**Task to complete:** Write the next part of the passage below about Antipolo's location, boundaries and former waterways, starting after its final sentence.
[Text block — start]
Antipolo is in the northern half of Rizal Province, close to its meridional center. It is located on the slopes of the Sierra Madre Mountain Range. Much of the city sits on a plateau averaging 200 m. It has the second-largest city area in the province, with an area of 156.68 km2. The northern and southern sections of the city are in the dense forest areas of the Sierra Madre.

Antipolo is landlocked; it is bounded to the north by San Mateo and Rodriguez, to the east by Tanay, to the south by Angono, Taytay and Teresa, and to the west by Cainta and Marikina in Metro Manila.

The Bitukang Manok of Pasig—also known as the Parian Creek—had once linked the Marikina River with the Antipolo River before the Manggahan Floodway was built in 1986. The Parian Creek was actually connected to the Sapang Bato-Buli Creek (which serves as the boundary between Pasig's barangays Dela Paz-Manggahan-Rosario-Santa Lucia and the Municipality of Cainta), the Kasibulan Creek (situated at Vista Verde, Barangay San Isidro, Cainta), the Palanas Creek (leaving Antipolo through Barangay Muntindilao), the Bulaw Creek (on Barangay Mambungan, besides the Valley Golf and Country Club), and the "Hinulugang Taktak" Falls of Barangay Dela Paz (fed by the Taktak Creek passing close to the Antipolo town square), thus being the detached and long-abandoned Antipolo River.

From the early 17th century up to the period of Japanese imperialism, over a thousand Catholic devotees coming from "Maynilad" (Manila), "Hacienda Pineda" (Pasay), "San Juan del Monte", "Hacienda de Mandaloyon" (Mandaluyong), "Hacienda Mariquina" (Marikina), "Barrio Pateros", "Pueblo de Tagig" (Taguig), and "San Pedro de Macati" (Makati), followed the trail of the Parian Creek to the Pilgrimage Cathedral on the mountainous pueblo of Antipolo, Morong (the present-day Rizal Province).

The Antipoleños and several locals from the far-reached barrios of "Poblacion de San Mateo", "Montalban" (Rodriguez), "Monte de Tan-ay" (Tanay), "Santa Rosa-Oroquieta" (Teresa), and "Punta Ibayo" (Baras), had also navigated this freshwater creek once to go down to the vast "Kapatagan" (Rice plains) of lowland Pasig. Even the marian processions of the Our Lady of Peace and Good Voyage passed this route back and forth eleven times.
[Text block — finish]
[Data extract — start]
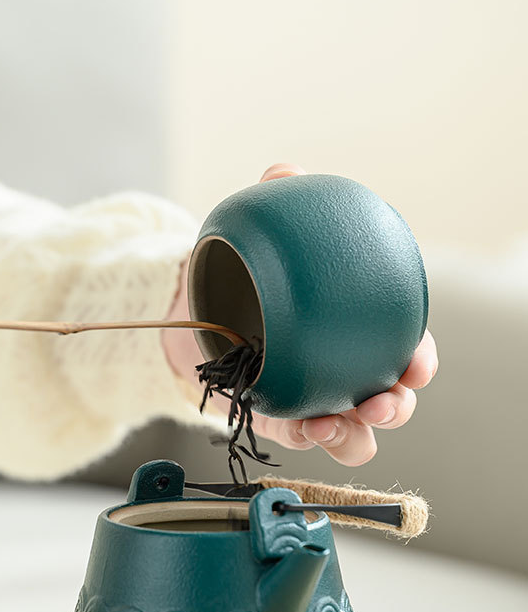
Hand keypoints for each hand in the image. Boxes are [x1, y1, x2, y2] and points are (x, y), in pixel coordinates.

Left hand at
[Data extract — finish]
**Exercise output:**
The creek was also used during the British occupation of Manila from 1762 to 1764 by the British Army, under the leadership of General William Draper and Vice Admiral Sir Samuel Cornish, 1st Baronet, to transport their troops upstream to take over the nearby forest-surrounded villages of Cainta and Taytay. They even did an ambush at the "Plaza Central" in front of the Pasig Cathedral, and turned the Roman Catholic parish into their military headquarters, with the church's fortress-like "campanilla" (belfry) serving as a watchtower against Spanish defenders sailing from the walled city of Manila via the Pasig River.

The Sepoys turned against their British lieutenants and sided with the combined forces of the Spanish overseas officials (assigned by the Governor-General Simon de Anda y Salazar), Filipino rice farmers, fisherfolk, and Chinese traders.

===Climate===

Antipolo enjoys a slightly cooler weather compared to nearby Metro Manila due to its altitude of 156m above sea level. However, it can be as hot during the El Niño.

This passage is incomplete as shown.